Acts 1:1-11 * Psalm 93 * Ephesians 1:15-23 * Luke 24:44-53
Remember last week when Jesus healed a lame man at that pool? A few days later I saw this comment on Facebook: “I don’t know if Facebook has ever caused the lame to walk, but it sure has caused the dumb to speak.” We can’t argue that, can we? Especially when you hear Ted Cruz saying that the USA is the safest country on earth!
I love this three-week series of church celebrations – today is Ascension Sunday of course, and next week is Pentecost and then Trinity Sunday. Once Jesus ‘lifts off’ from his earthly life, and after the Holy Spirit dramatically empowers us for discipleship and ministry, then the Trinity spreads out over all the world or universe as the sacred presence manifested in so many ways. But first today we have Ascension lift-off.
At the recent clergy conference in Chemainus, Dean Ansley read a Parable of the Acorn to us, which I’ll summarize here: There was a kingdom of modern acorns living at the foot of a towering old oak tree. They were like midlife baby-boomer ‘acorns’ and they bought self-help books and took seminars and had support groups etc. – all aimed at living their best life as acorns. One day a scruffy stranger acorn arrives, with a cracked shell, and dirt stuck to him. He sat under the oak tree and told them something quite shocking. Looking upward at the big tree above them, he said: “We … are … that!” … Ridiculous, thought the other acorns – ‘how could a tiny acorn possibly be a great oak tree reaching twenty meters into the air’? The visitor explained that to become such a tree, you’d have to let go of all your plans for your best acorn life; and instead go down into the ground “where your shell will crack open and that power that is in you be released”. But the other acorns thought that was insane since then they would no longer be acorns. ...
According to our first reading from Acts, Jesus spent forty days on earth after his resurrection – still living a kind of acorn life we might say – hanging around making sure everybody was okay. Last week I watched Godspell again – did you ever see that 1973 movie? There too we have a version of Jesus who cares deeply about his followers. He has a wonderful time with them, even dancing on top of the Twin Towers in New York City … long before 9/11. Whether Jesus spent forty days on earth before ascending to heaven, or whether it happened on Easter Day as Luke says at the end of his gospel, is beside the point … although it teaches us not to take such details too literally.
Cambridge priest and poet Malcolm Guite comments that while in one sense Christ ‘leaves’ us on Ascension Day “in another sense he is given to us and to the world in a new and more universal way … universally accessible to all … And since his humanity is taken into heaven, our humanity belongs there too.” Here’s Guite’s Ascension sonnet:
We saw his light break through the cloud of glory
Whilst we were rooted still in time and place
As earth became a part of Heaven’s story
And heaven opened to his human face.
We saw him go and yet we were not parted
He took us with him to the heart of things
The heart that broke for all the broken-hearted
Is whole and Heaven-centred now, and sings,
Sings in the strength that rises out of weakness,
Sings through the clouds that veil him from our sight,
Whilst we our selves become his clouds of witness
And sing the waning darkness into light,
His light in us, and ours in him concealed,
Which all creation waits to see revealed.
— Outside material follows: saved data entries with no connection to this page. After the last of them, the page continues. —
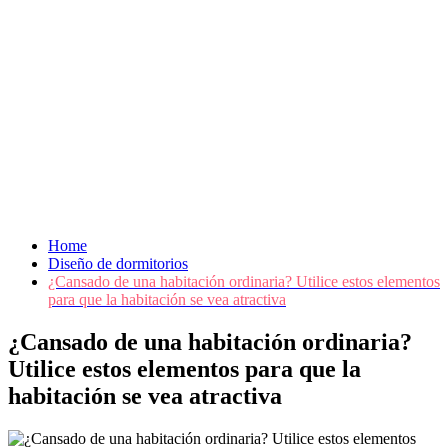
Home
Diseño de dormitorios
¿Cansado de una habitación ordinaria? Utilice estos elementos
para que la habitación se vea atractiva
¿Cansado de una habitación ordinaria?
Utilice estos elementos para que la
habitación se vea atractiva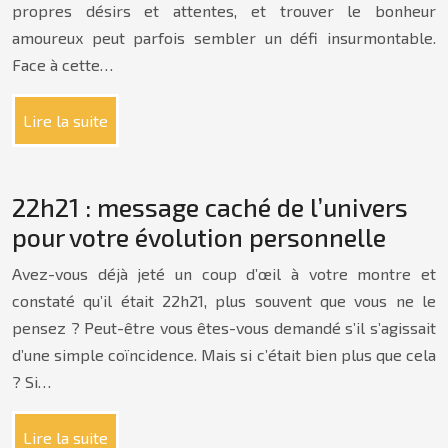
propres désirs et attentes, et trouver le bonheur
amoureux peut parfois sembler un défi insurmontable.
Face à cette…
Lire la suite
22h21 : message caché de l’univers
pour votre évolution personnelle
Avez-vous déjà jeté un coup d’œil à votre montre et
constaté qu’il était 22h21, plus souvent que vous ne le
pensez ? Peut-être vous êtes-vous demandé s’il s’agissait
d’une simple coïncidence. Mais si c’était bien plus que cela
? Si…
Lire la suite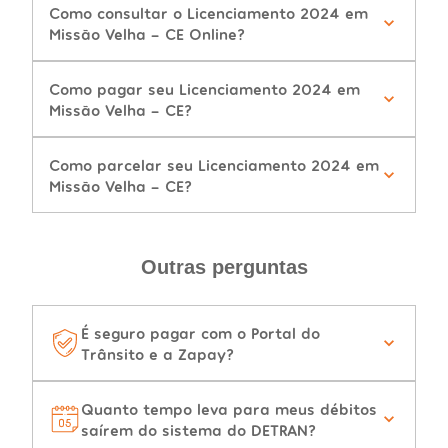
Como consultar o Licenciamento 2024 em
Missão Velha - CE Online?
Como pagar seu Licenciamento 2024 em
Missão Velha - CE?
Como parcelar seu Licenciamento 2024 em
Missão Velha - CE?
Outras perguntas
É seguro pagar com o Portal do
Trânsito e a Zapay?
Quanto tempo leva para meus débitos
saírem do sistema do DETRAN?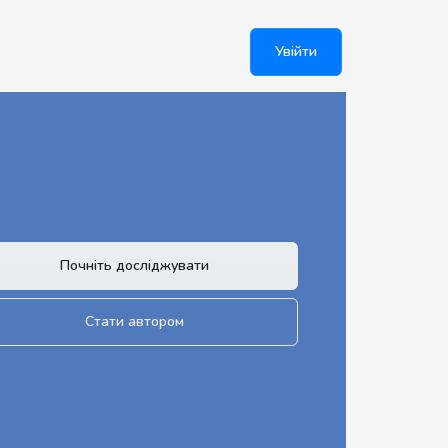
Увійти
Почніть досліджувати
Стати автором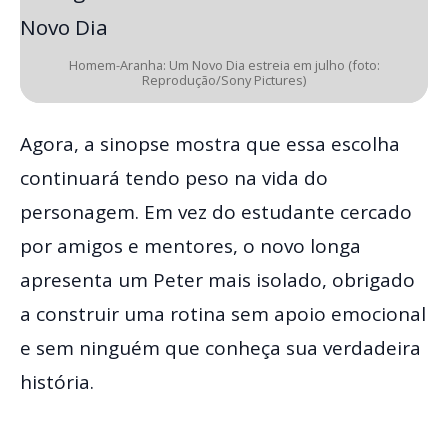
Homem-Aranha: Um Novo Dia estreia em julho (foto:
Reprodução/Sony Pictures)
Agora, a sinopse mostra que essa escolha
continuará tendo peso na vida do
personagem. Em vez do estudante cercado
por amigos e mentores, o novo longa
apresenta um Peter mais isolado, obrigado
a construir uma rotina sem apoio emocional
e sem ninguém que conheça sua verdadeira
história.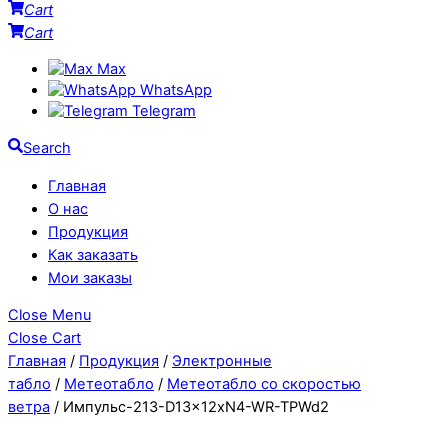
Cart
Cart
Max
WhatsApp
Telegram
Search
Главная
О нас
Продукция
Как заказать
Мои заказы
Close Menu
Close Cart
Главная
/
Продукция
/
Электронные
табло
/
Метеотабло
/
Метеотабло со скоростью
ветра
/ Импульс-213-D13x12xN4-WR-TPWd2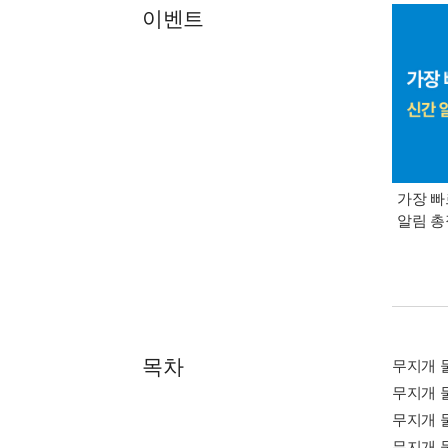
이벤트
가장 빠
알림 
목차
무지개 
무지개 
무지개 
무지개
In light of what a gift Ascension is to all of us, let’s look at the lovingly grateful epistle message today as well. Paul writes to the Ephesians that he never ceases to give thanks for them – that’s also how I feel about Two Saints Ministry BTW. Paul prays that they will be given ‘Sophia’ the spirit of God’s wisdom – something we continue to need strongly today. We are called to know -- what is the hope to which God invites us, and the immeasurable greatness of God’s power … especially perhaps if we’re willing to let go of our acorn life, so to speak. Are we willing to turn away from using so much energy on the ground, and instead to dive more deeply into the fullness and abundance of God’s plan for us as a faith community? Or will we keep tending to our acorn state?
Let us pray: Gracious Creator God, whose son Jesus Christ ascended to heaven to be with you, and with all of your sacred Creation, please send us your Holy Spirit of wisdom – to give us counsel on how we might best move forward in discipleship – how we might ‘lift off’ from too many earthly property concerns, and take on the wings of freedom in response to a world so fraught with countless perils. The children of our world, those who survive humanity’s addiction to violence, face a future that looks shockingly bleak. Help us to see, Creator God, how we can better direct our energies towards your own compassionate concern for all that lives, Amen.